The Society met on October 6 in Riggs Library to consider the question Resolved: Socrates was Justly Condemned.
Ms. Mary Margaret Cleary spoke on the affirmation and Ms. Madeline Revier spoke on the negation.
Ms. Cleary began by asserting that Socrates did in fact commit the crimes of which he was committed. She argued that, although we may not like the law, the Athenians justly condemned Socrates for a violation of their laws, and thus his condemnation was just. Ms. Cleary did note, however, that they did not condemn him for being annoying, but she would most likely do so. Ms. Revier contended that the charge against Socrates was not just. She stated “if making the youth think is corruption, than he is guilty.” She discussed the role of the youth in Athens, and claimed that Socrates made the elders of Athens angry because he challenged their knowledge.
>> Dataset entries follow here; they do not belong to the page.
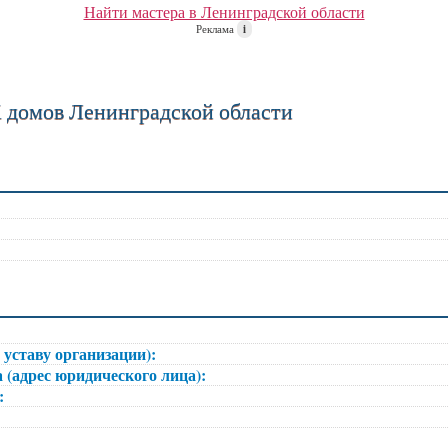
Найти мастера в Ленинградской области
Реклама
i
домов Ленинградской области
 уставу организации):
 (адрес юридического лица):
):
Ms. Emily Coccia (COL ’15) began the floor debate by arguing that Athens at the time of Socrates needed a stable society, not a questioning old man. Mr. Donovan continued this strain of though, orienting the debate with historical background. He went on to confess to the Society that he would wear a shirt that said “Kids Don’t Do Socrates” if he were in Athens. Ms. Green argued that the text and history was on the side of the affirmation, and that Socrates corrupted them by saying questioning was the only way to achieve greatness and understanding. Echoing many previous comments, Vice President Henderson asserted that Socrates had no regard for the laws of Athens. Mr. Lim discussed the differences between legality and justice.
Mr. Shom Mazumbder (SFS ’15) and Ms. Emily Coccia (COL ’15) were chosen as the night’s best floor speakers by the keynoters.
The Society voted 45-19-2 to affirm the resolution.